Saturday 7 March 2015

Insomnia

                        My brain has never been wired to sleep at times that normal people would consider standard. I generally find myself beginning to yawn around six p.m. and by seven thirty on most days I'm out like a light. At two in the morning, I'm wide awake again and entire herds of sheep cannot put me back to sleep. I've come to prefer this cycle of awareness to any other because I find I do my best work when other people aren't around to distract me.

                        This happened last week. It was a night much like any other. The blood-moon was slowly rising to its highest position above the purple rag sky. Sleep was an impossibility. Playing tug-of-war with sleep is the most frustrating game - the harder you pull, the further away the rope goes. I got up from bed and took out my violin to play away the time.

                         A cloud floated over the moon, turning it into a ghostly sickle-shape that cast deep crescents over the skin below my eyes. The violin wailed like a restless demon - this was unintentional. I have a tendency to move my bow too close to the bridge, which is the origin of a deeply unpleasant high-pitched shrieking noise. Winds blew grey clouds across the somber sky like boats full of uneasy dead down the river Styx. All sorts of horrible imaginings fluttered down to rest on my tired mind like moths clustering on a flickering bulb. That was when he came.

                          He clawed his way over the railings of my balcony with nauseating smoothness. The sound of his garments as they brushed over the cool stone was the rustling of leaves over snake scales. Every few seconds he would stop and raise his head to the pale witness above, and in the flat light of the moon his face was wetly gleaming. He made his way ever closer to me with gamboling movements on all fours, following a zig-zag path which was impossible to predict.
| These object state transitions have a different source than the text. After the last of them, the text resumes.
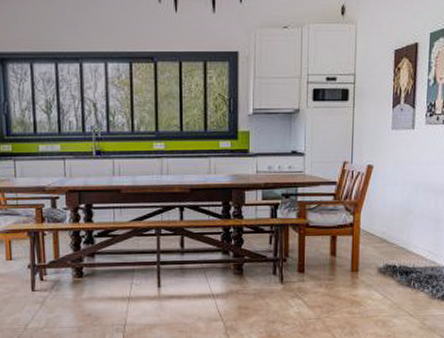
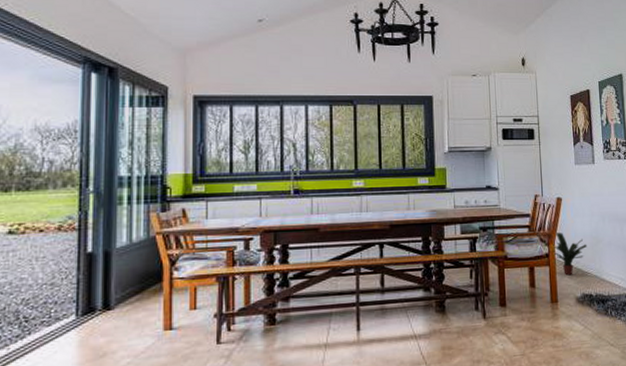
potted plant: none [358,202,396,246] -> present [553,232,588,276]

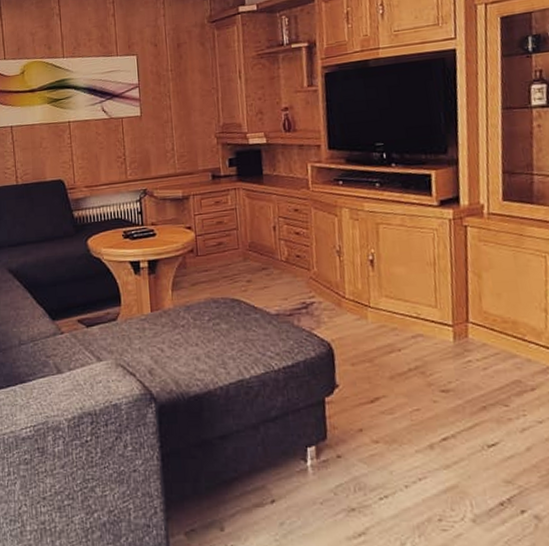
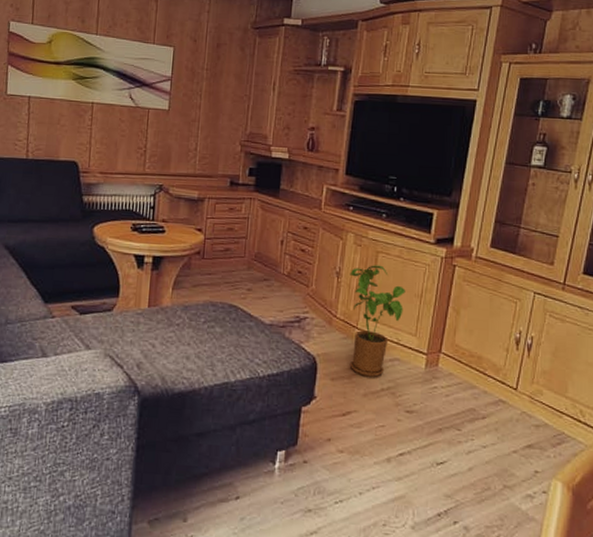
house plant: none [351,237,418,358] -> present [350,265,406,377]

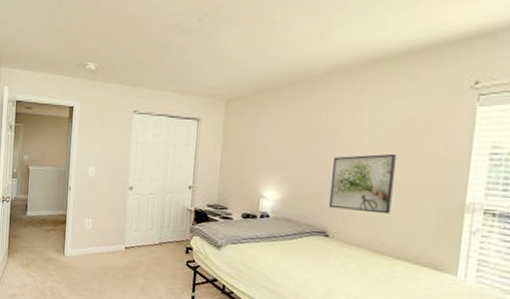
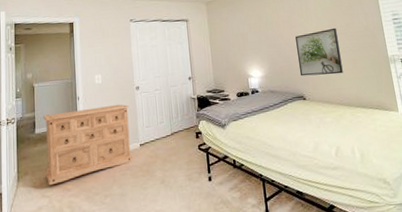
dresser: none [32,199,120,268] -> present [42,104,133,186]

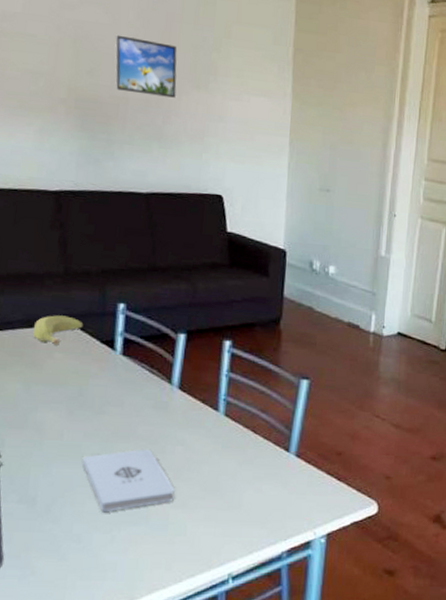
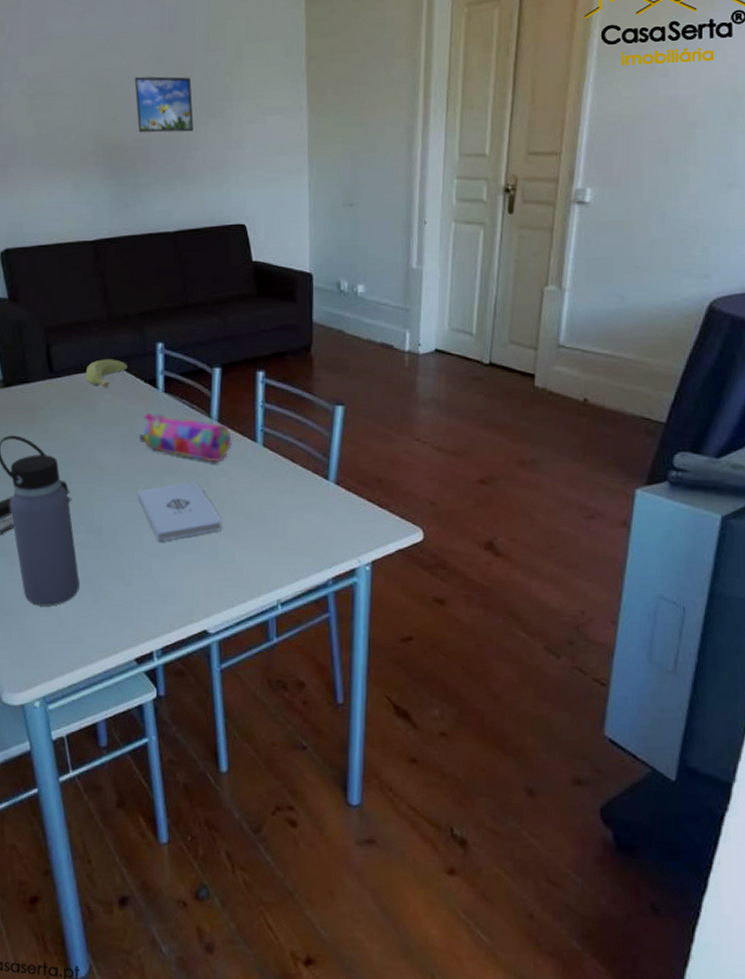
pencil case: none [89,374,193,429] -> present [138,412,232,462]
Finally he stood within arm's distance from me, and split his face in ghastly enquiry.

                      "Do you gotta hafta make that noise right exactly now?" he asked, sounding aghast.
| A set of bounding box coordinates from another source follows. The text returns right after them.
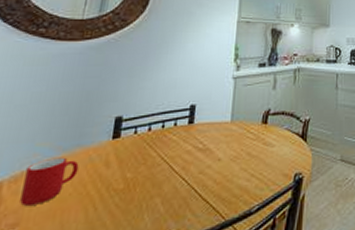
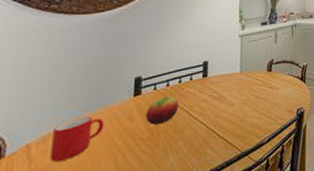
fruit: none [122,142,160,175] -> present [145,96,179,125]

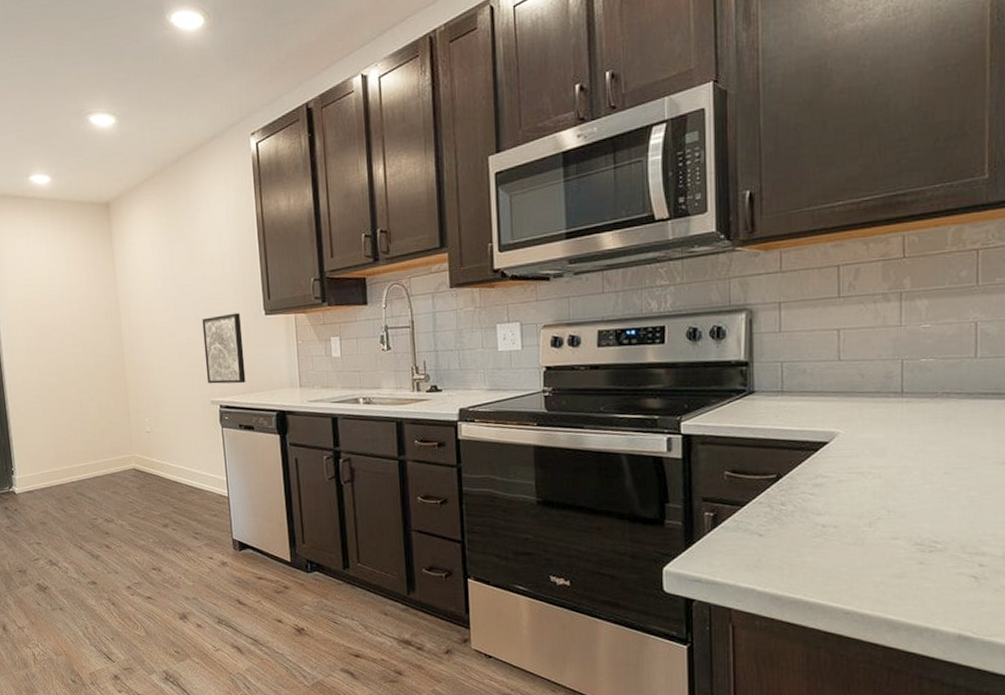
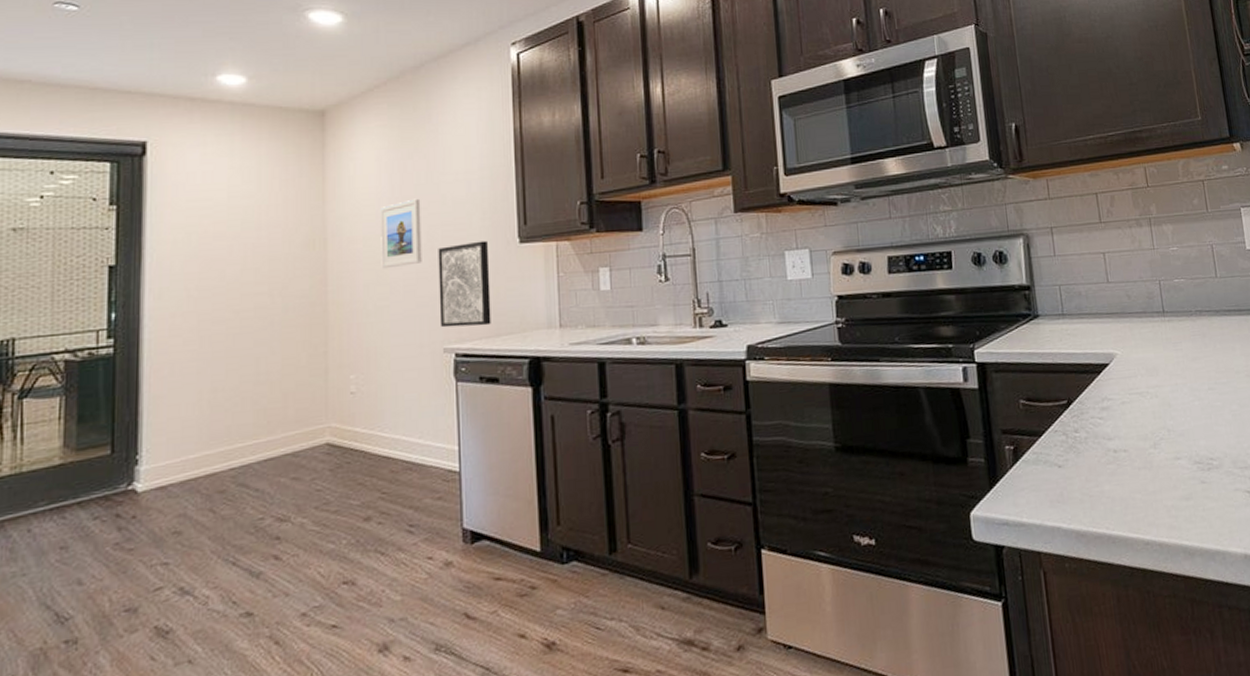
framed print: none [156,277,191,336] -> present [380,198,422,269]

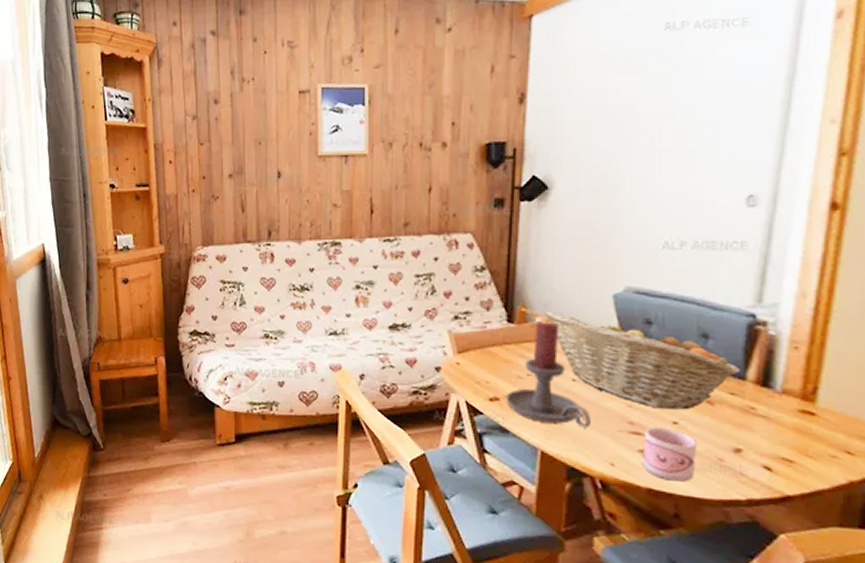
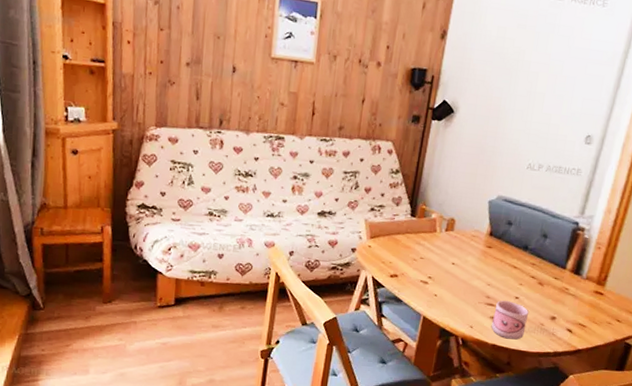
candle holder: present [505,321,592,428] -> none [402,217,462,300]
fruit basket: present [545,311,740,410] -> none [439,209,563,289]

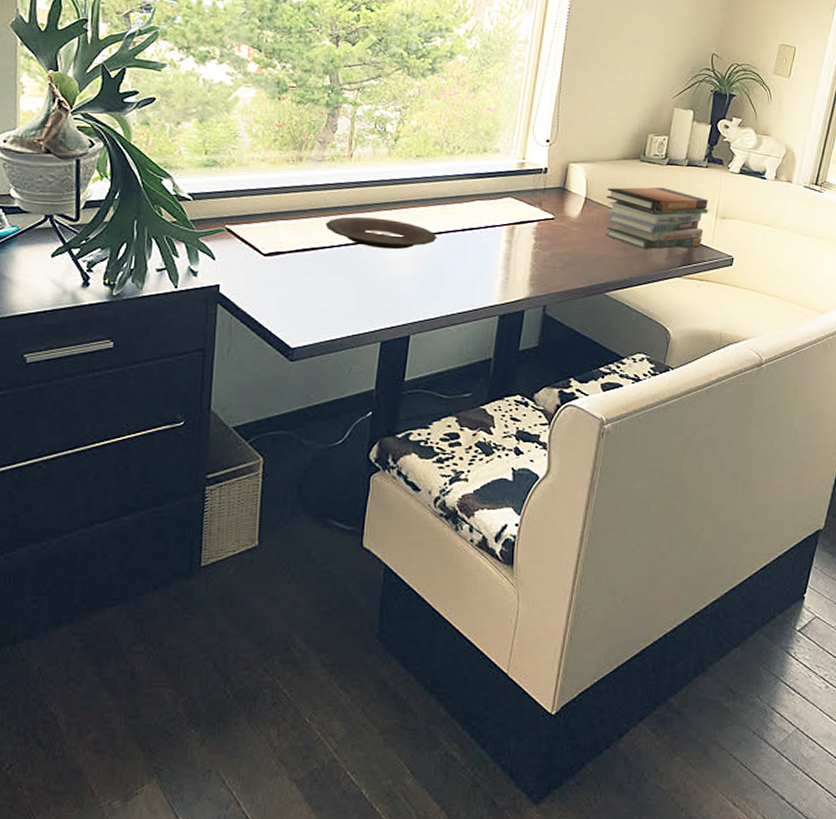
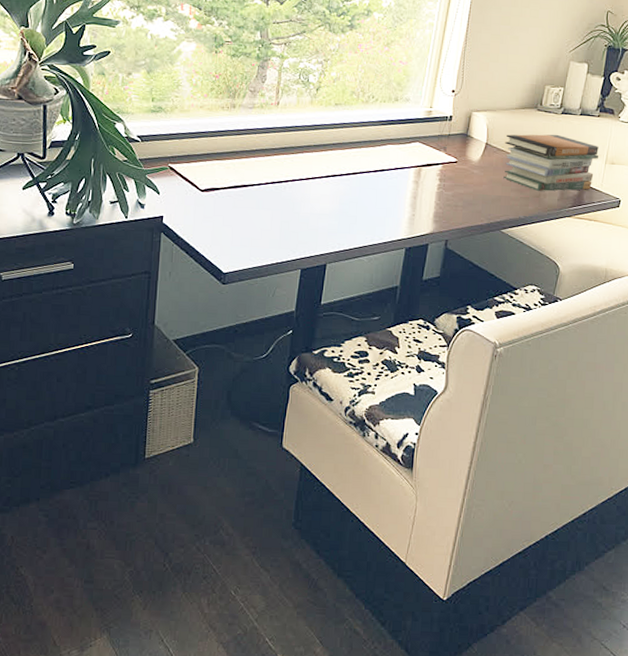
plate: present [325,216,437,250] -> none [255,158,352,188]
                       "Why not?" I asked him "Is it doing violence to your feelings?"

                       He clutched his head in unutterable agony. "Say," he said, earnestly, "Make another pun like that and I'll rend you from throat to spleen and shred you into little bits like so much confetti. Leave it off. Kazafzky."

                      "What does kazafzky mean?" said I, nonchalantly playing a short ditty and adding a little extra vibrato for effect.          
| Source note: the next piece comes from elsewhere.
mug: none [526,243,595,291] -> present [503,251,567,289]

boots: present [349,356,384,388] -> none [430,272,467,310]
                         "It means I'll feast on your tissues if you don't stop it right this atomic second," said the creature of the night, baring its fangs.

                         "I bow below your threats," I said, "In fact, I'm quite strung up by them."

                          "Bless me," he snarled, pulling his hair out in fistfuls, "If I don't consume you before you've had time to blink twice."

                              "Why don't you?" I asked.

                             "High blood pressure," he moaned. "Diet. Cholestrol. Otherwise I'd snap you up, twiddly strings and all."

                              "I thought you couldn't stomach my playing."

                            He beat himself about the head with clenched hands. "You're a depraved creature," he howled, "I should rid the world of the plague that is you and I would, if I had any sense in my head, only you're so coated all over in nasty chemicals. I'm only supposed to eat organic humans nowadays."

                            "This is a concerted effort to wound me," I said, "I'm as edible as anyone else."

                            "That's all you know about it," said he, with unnecessary rudeness.

                               "Anyway, I am not going to stop playing to accommodate your lack of taste. You don't own the night and I've as much a right to do what I please with it as you do."

                           "But I do own the night," he said, triumphantly, "I've had documents made out an' deverything."

                            He produced a stiff, official-looking card which designated him as the Sole Proprietor of the hours of ten p.m. to five a.m., with all rights, etc., etc., for the next three thousand years.

                     "Who gave you this?" I asked sternly, trying not to seem intimidated.

                     "Real estate agency," he smirked, "I was gonna buy five a.m. to ten a.m. as well in the beginning, but they said they hadn't the time. So stop that infernal scraping or I'll devour you like a herd of cattle."

                     "Sounds like a clock and bull story to me. You'd better watch that agency. I'm going to finish this sonata."

                     I continued to play while he beat his head against the cold floor and moaned. It was a very long night and the rest of my conversation with this interesting being will be narrated at a later date.